Places of worship: Do you have a right to buy your building?

Catherine Flexer, Senior associate in the Russell-Cooke Solicitors, charity law and not for profit team.
Catherine Flexer
4 min Read

The Places of Worship (Enfranchisement) Act 1920 applies to premises held under a lease which are 'held upon trust' for use either as a place of worship or a minister's house, and are actually being used in accordance with that trust. Provided the lease fits the criteria specified within the Act, the owner has a right to 'enfranchise' the property.

What is leasehold enfranchisement?

Leasehold enfranchisement is essentially a right to buy the freehold to your property, regardless of whether the freeholder wants to sell.

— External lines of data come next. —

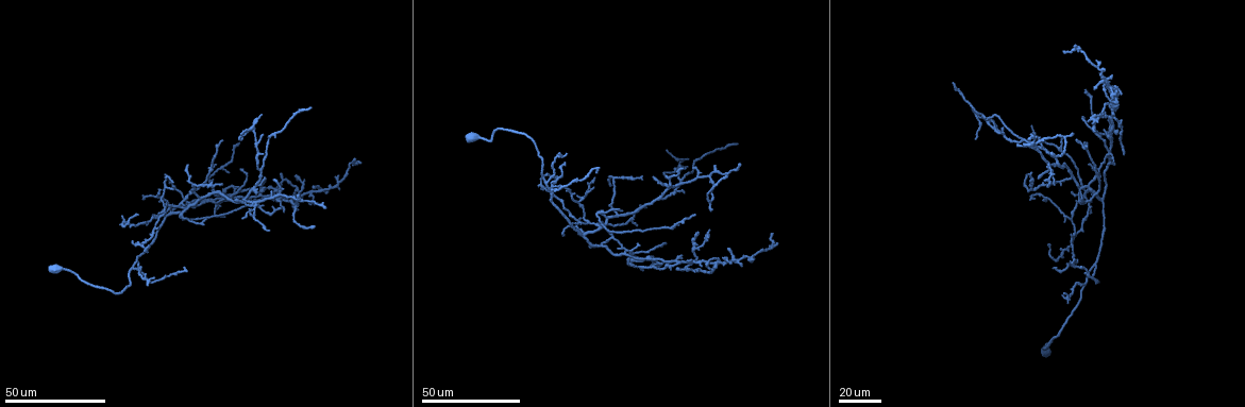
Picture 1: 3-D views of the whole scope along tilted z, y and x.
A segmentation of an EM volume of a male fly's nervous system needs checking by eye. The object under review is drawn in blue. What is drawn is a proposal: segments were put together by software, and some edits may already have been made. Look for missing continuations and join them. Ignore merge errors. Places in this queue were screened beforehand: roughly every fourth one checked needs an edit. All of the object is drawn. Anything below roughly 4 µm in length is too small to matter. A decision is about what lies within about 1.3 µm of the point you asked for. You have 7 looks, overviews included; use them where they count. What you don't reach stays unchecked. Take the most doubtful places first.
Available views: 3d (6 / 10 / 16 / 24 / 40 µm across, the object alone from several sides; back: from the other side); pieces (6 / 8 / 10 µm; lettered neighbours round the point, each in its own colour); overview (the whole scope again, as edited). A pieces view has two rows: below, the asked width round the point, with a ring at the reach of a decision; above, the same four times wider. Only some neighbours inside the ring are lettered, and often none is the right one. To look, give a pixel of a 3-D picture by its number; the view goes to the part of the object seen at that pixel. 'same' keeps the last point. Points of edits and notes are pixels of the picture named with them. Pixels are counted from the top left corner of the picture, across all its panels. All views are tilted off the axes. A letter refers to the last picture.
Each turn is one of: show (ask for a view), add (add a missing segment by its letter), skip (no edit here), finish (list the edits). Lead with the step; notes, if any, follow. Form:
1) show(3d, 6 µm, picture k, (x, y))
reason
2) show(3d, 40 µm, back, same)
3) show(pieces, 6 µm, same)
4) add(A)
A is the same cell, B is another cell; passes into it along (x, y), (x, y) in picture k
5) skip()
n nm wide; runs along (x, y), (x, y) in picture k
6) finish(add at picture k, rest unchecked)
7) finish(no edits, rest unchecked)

show(3d, 40 µm, picture 1, (1074, 259))
long arm stops here

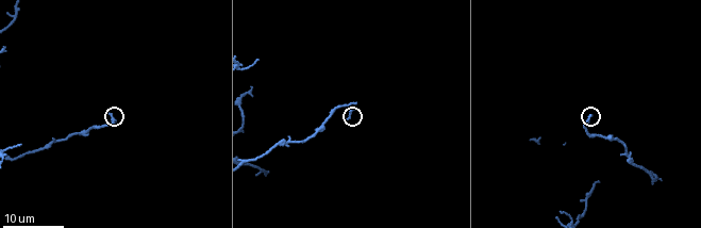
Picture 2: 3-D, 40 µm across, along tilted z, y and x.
show(3d, 10 µm, picture 2, (349, 117))
zoom in

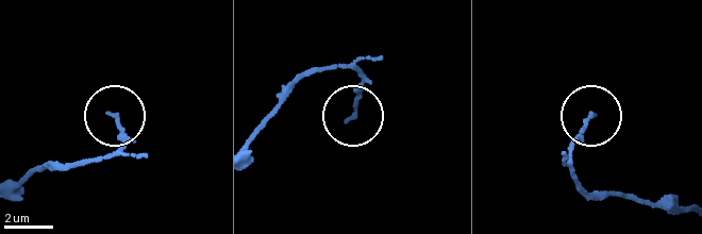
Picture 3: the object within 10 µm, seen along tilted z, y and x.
show(pieces, 10 µm, picture 3, (595, 116))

It is better known in the residential property context, where a group of leasehold flat owners can club together to force the freeholder to sell its interest to them. Under the Places of Worship (Enfranchisement) Act, the right works in a similar way to a power to acquire land under a compulsory purchase order.

It should of course be noted that enfranchisement does not entitle a leaseholder to acquire the freehold for free, or even for a reduced price. The leaseholder would need to pay the freeholder 'compensation', which would be calculated by reference to the market value of the land. Any buildings erected, or improvements made, by the leaseholder would not be taken into account when calculating the value.

What types of leases qualify?

The Act specifies a number of criteria for a lease to qualify for the right to enfranchise:

  • Short leases will not qualify, since the original term of the lease must not have been less than 21 years. However, it doesn't matter if there are fewer than 21 years remaining on the lease at the time of enfranchisement.
  • The size of property that can be enfranchised is limited to 2 acres. If the land held under the lease is larger than this, the right may still apply but only to part of the property.
  • The Act doesn't apply where the use of the property as a place of worship is in contravention of a covenant within the lease, or where the land is held by a local authority for certain purposes.

Lease must be 'held upon trust'

Whilst the above criteria are reasonably broad, the issue that has limited the applicability of this Act has been the requirement that the lease be 'held upon trust' for use as a place of worship.

Property is held on trust where the legal owner holds property for the benefit of someone else or, in the case of a charitable trust, for charitable purposes. Since a charity that is unincorporated (i.e. not a company or a charitable incorporated organisation) cannot hold legal title to property, the charity trustees would hold the property 'on trust' for the charity.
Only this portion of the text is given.